The problem is that when I transfer files between them, via file sharing (afp) the network speed caps at 2 megabytes/sec. Just downloading files from the internet I can get faster speeds, so this isn't a constriction of my wifi bandwidth, it appears to be a constriction of the protocol being used.

My wifi-n is set to 130mbits, so I should see real world transfer speeds around 12-16 megabytes/sec

I did this command on both computers sudo sysctl -w net.inet.tcp.delayed_ack=0 which is supposed to lower tcp overhead, but this did not affect it.

How can I get the speed I am expecting?

Best Answer

Get a better access point. You're taking huge bandwidth penalties because the link from the source machine to the access point is sharing bandwidth with the link from the destination machine to the access point. Better access points can handle multiple simultaneous streams. This not only immediately doubles the available bandwidth but it also reduces the number of changes in a stream's transmit direction.

Right now, to send a packet results in roughly the following:

  1. The source machine obtains access to the channel, sends a preamble, and then sends the data to the access point.

  2. The AP sends a preamble and then sends the data to its destination.

  3. The destination obtains access to the channel, sends a preamble, and then sends the acknowledgement to the access point.

→ **Study material**:
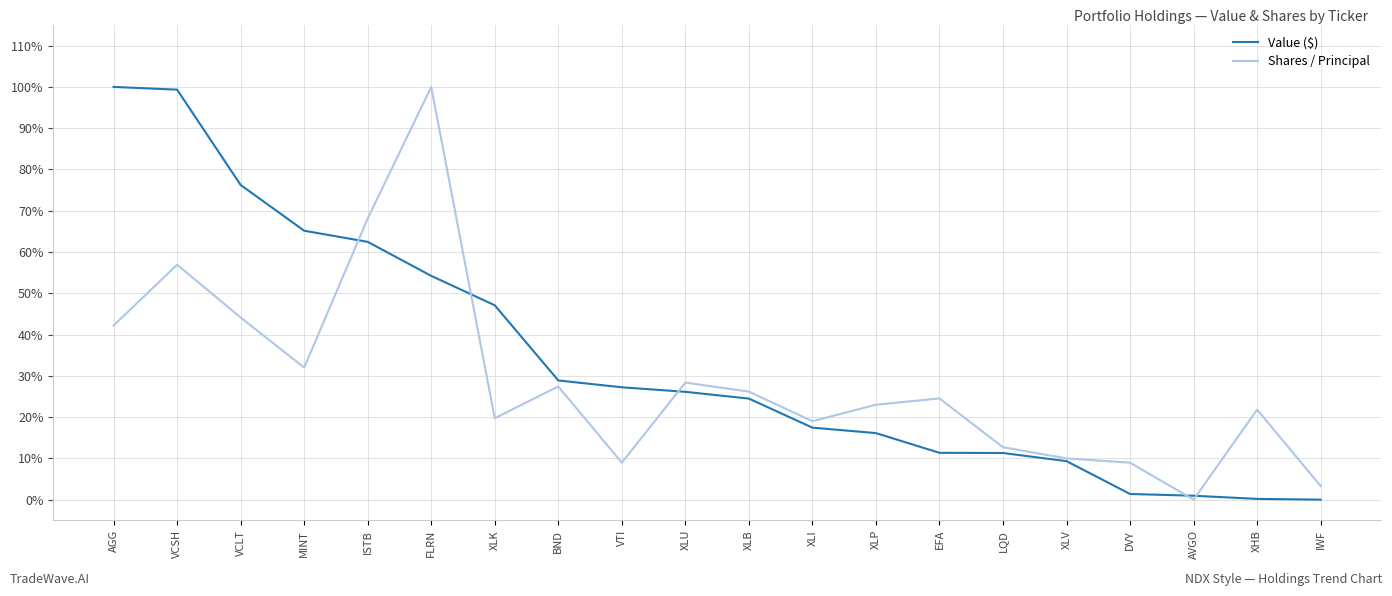

What is the greatest value displayed?

100.0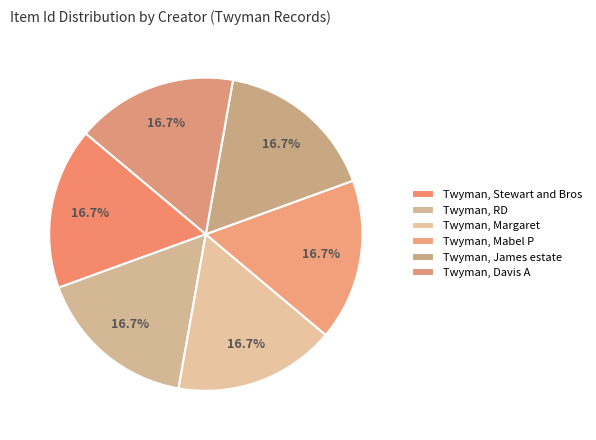

To the nearest percent, what is the average slice percentage?

17%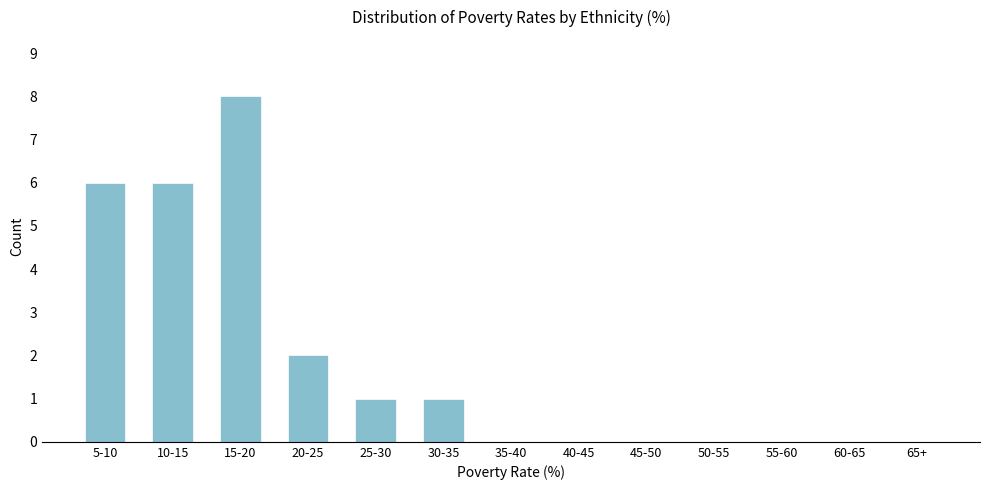

Reading left to right, extract all data points from this chart.

5-10=6	10-15=6	15-20=8	20-25=2	25-30=1	30-35=1	35-40=0	40-45=0	45-50=0	50-55=0	55-60=0	60-65=0	65+=0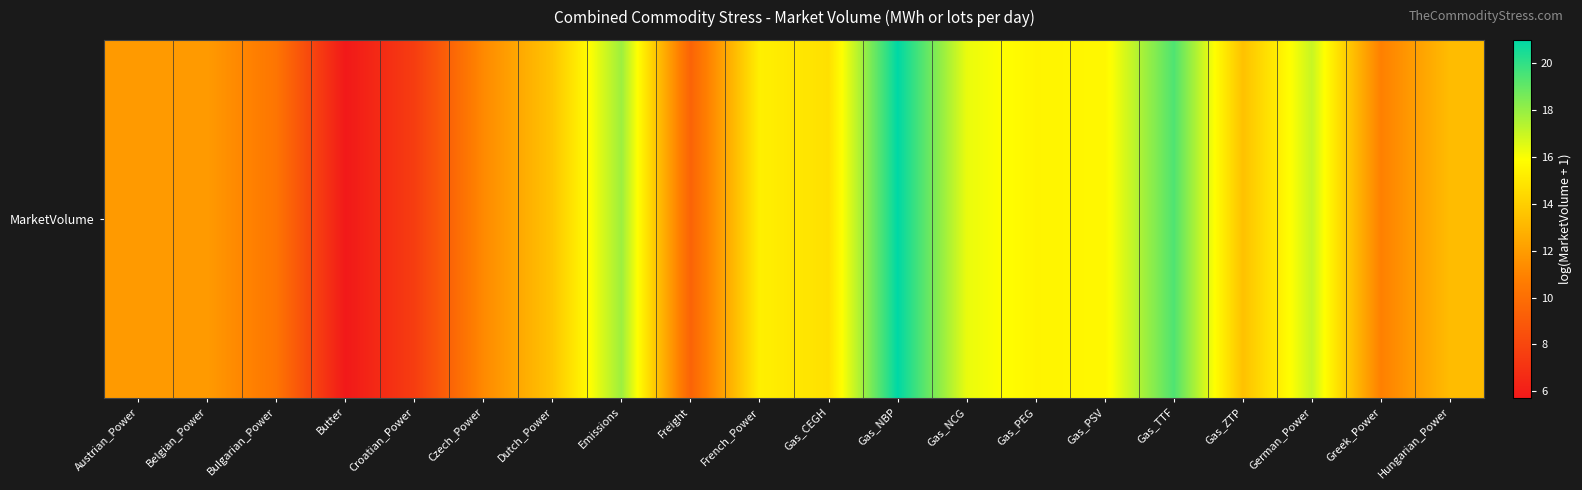

The value at German_Power is 23.9. True or false?

False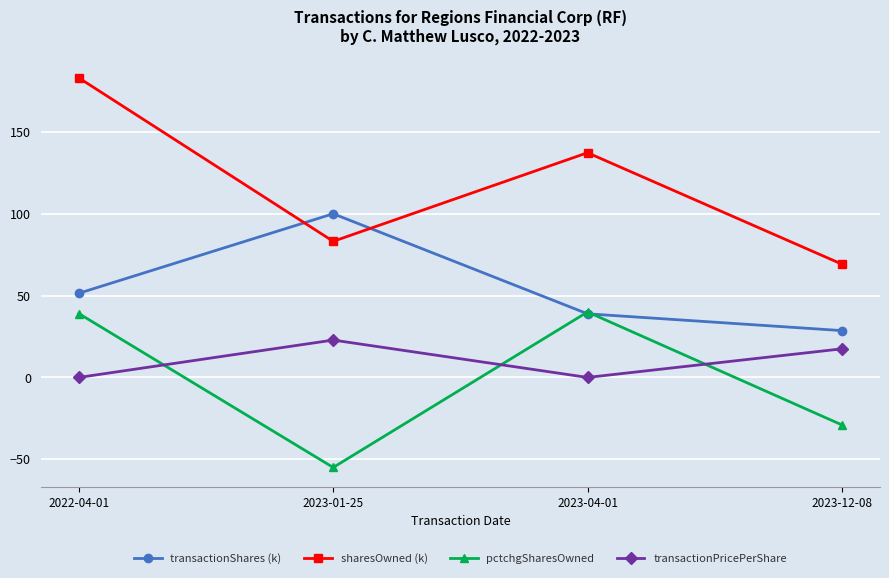

True or false: sharesOwned (k) has more than 2 points higher than both neighbors.

False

→ **Set of tasks**:
**A.** In the text about slow wifi file transfers, what speed does file sharing over AFP cap at?
**B.** Go on with the text about slow wifi file transfers, starting after its last sentence.

→ **Outputs by task**:
**A.** 2 megabytes/sec

**B.**
  4. The AP sends a preamble and then sends the acknowledgement to the source machine.

All four of these operations are competing for the same bandwidth. Tweaks like disabling 802.11b support can help a bit.

If your 130Mbps link is degrading to 65Mbps or so due to link distance or your channel is shared with anything else (other Wifi systems, Bluetooth), your speed numbers are, unfortunately, about right for a bottom-of-the-line 802.11n access point with no compatibility options disabled.

While product recommendations are off-topic here, you can get WRT610Ns and E3000s refurbished for $60 or less. I've used dozens of them in both home and commercial deployments, all refurbished, and they've all worked like champs. This will give you 5GHz support too, which is generally wide open and performs better (though at shorter distances), assuming any of your endpoints support it. (I prefer the E3000 because it only exists in one hardware version, so I know exactly what I'm going to get.)